*Records provided*:
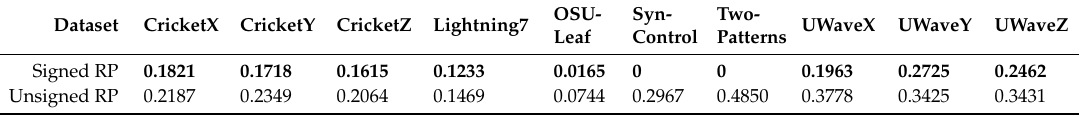
Table 5. Comparison in terms of error rates between signed RP and unsigned RP.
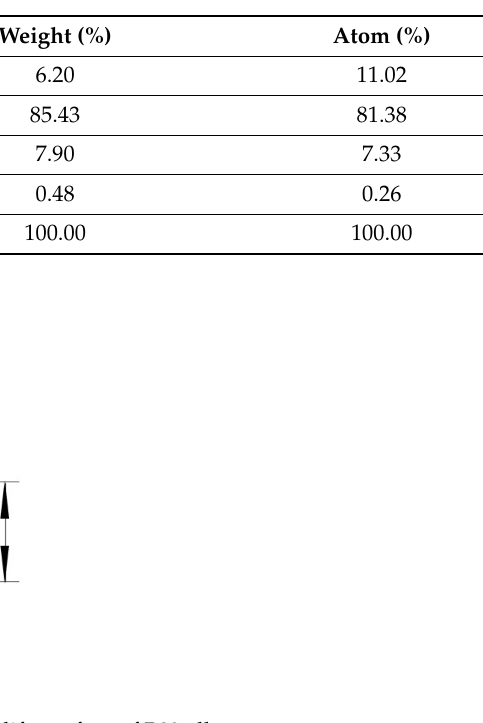
Figure 1. Diagram of Whorl pin used to modify surface of B89 alloy. Analysis of the microstructure of the studied materials along with analysis of the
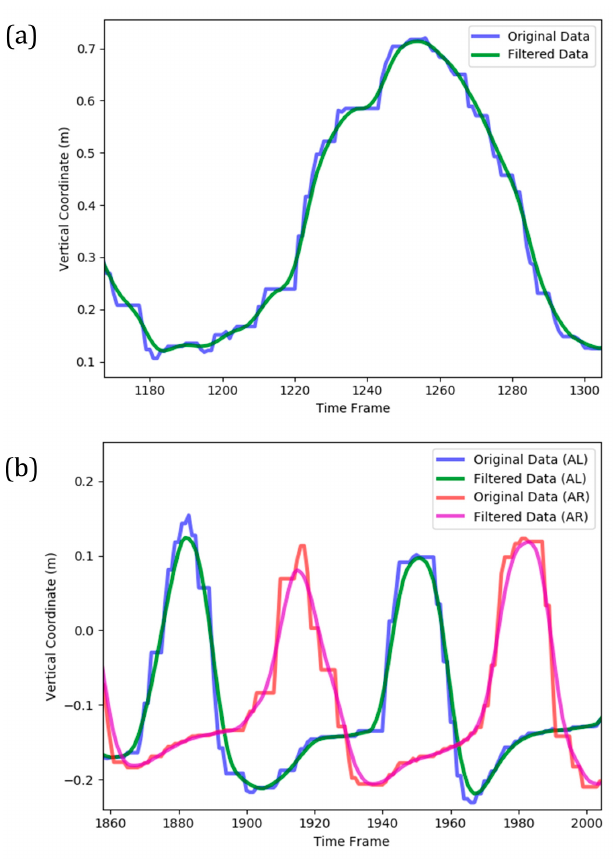
Figure 4. A sample for smoothing of Kinect data (vertical coordinate) by moving average Gaussian filter implemented on ( a ) a complete cycle of arm curl exercise; ( b ) two complete cycles of the two-minute steps exercise (AL and AR denote ‘AnkleLeft’ and ‘AnkleRight’ features, respectively).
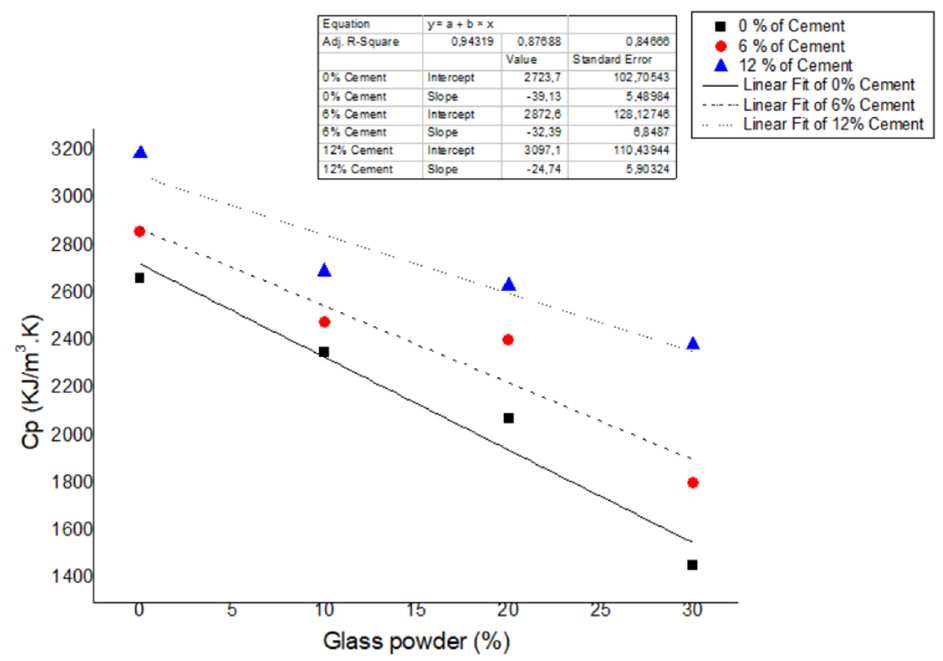
Figure 10. Variation of the measured mortars specific heat capacity in the dry state as a function of the glass powder content.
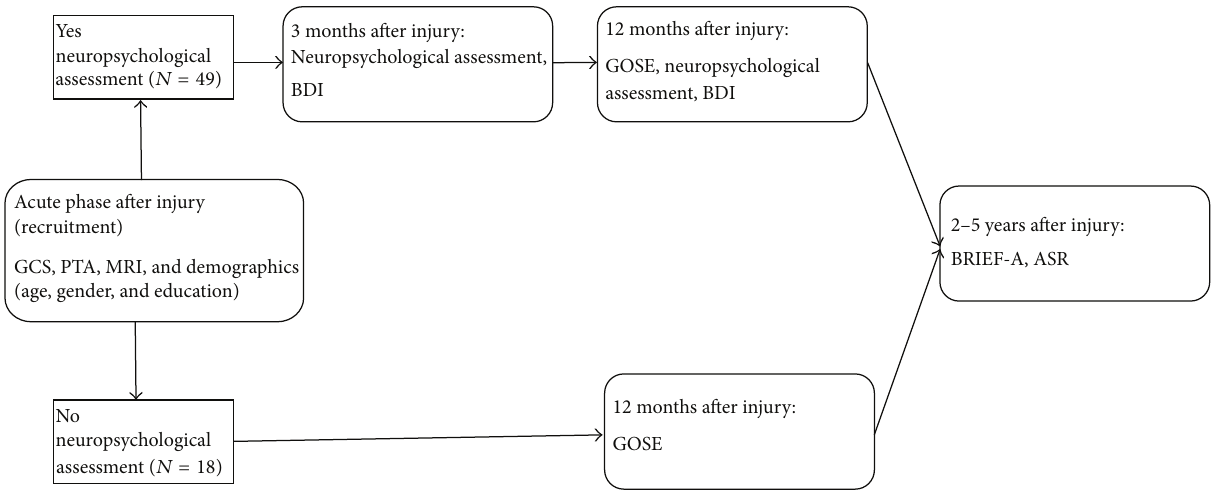
Figure 2: Timeline displaying the time points during data collection and the assessments for this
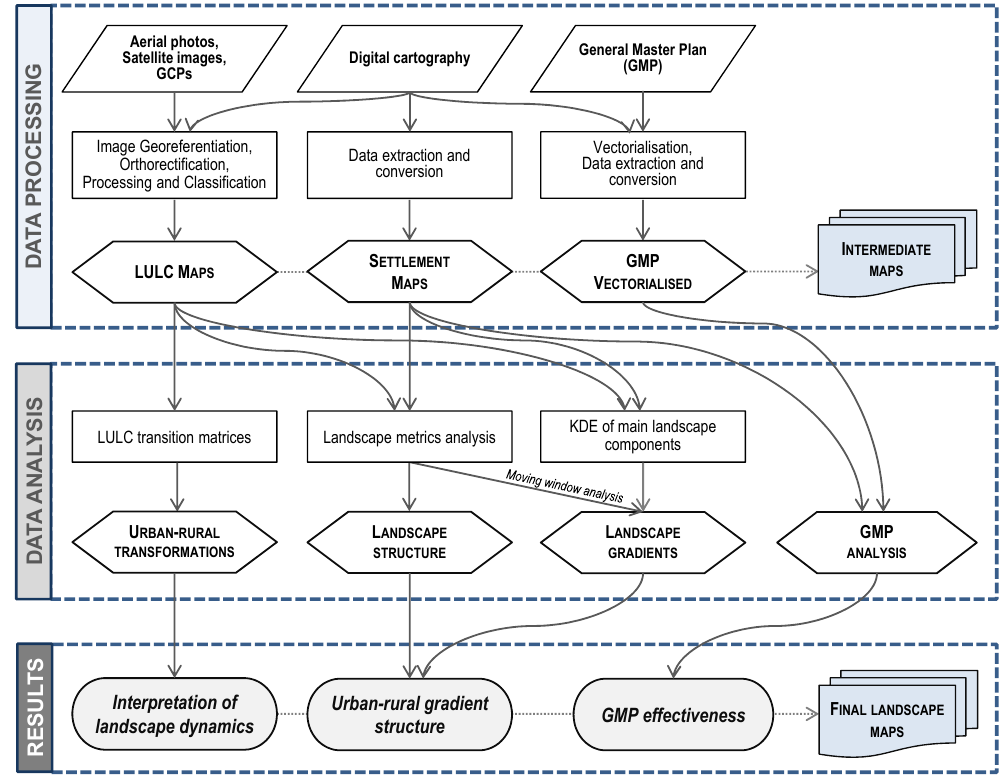
Fig. 1. Flow-chart showing the main methodological phases of the research framework.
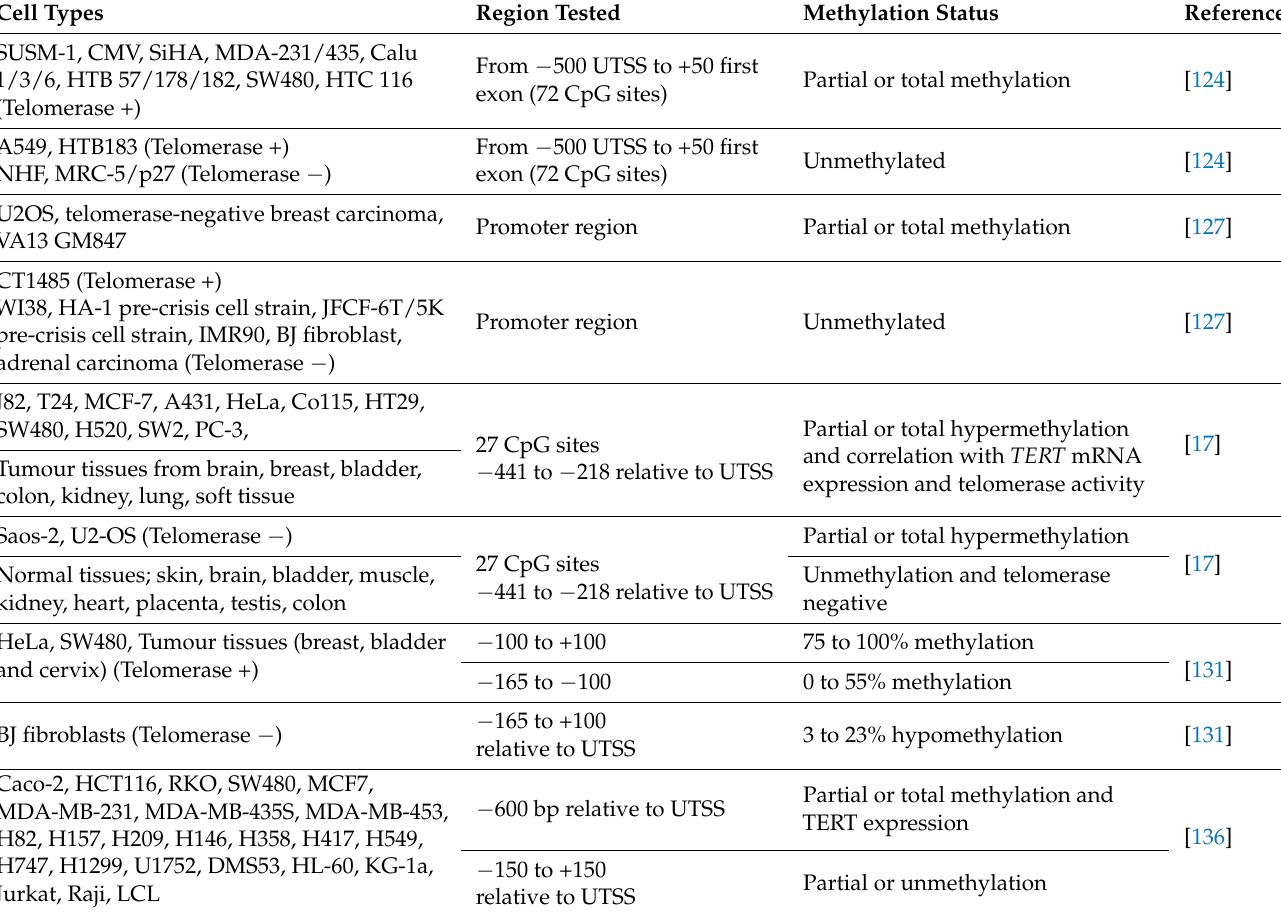
Table 1. Reported methylation status of the TERT promoter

*What the exercise asks*: Exactly the lines starting at the one above with "Figure 4. A" and ending at the one with "Figure 10. Variation" should be printed, and nothing else. Omit the pictures.

*Task result*:
Figure 4. A sample for smoothing of Kinect data (vertical coordinate) by moving average Gaussian filter implemented on ( a ) a complete cycle of arm curl exercise; ( b ) two complete cycles of the two-minute steps exercise (AL and AR denote ‘AnkleLeft’ and ‘AnkleRight’ features, respectively).
Figure 10. Variation of the measured mortars specific heat capacity in the dry state as a function of the glass powder content.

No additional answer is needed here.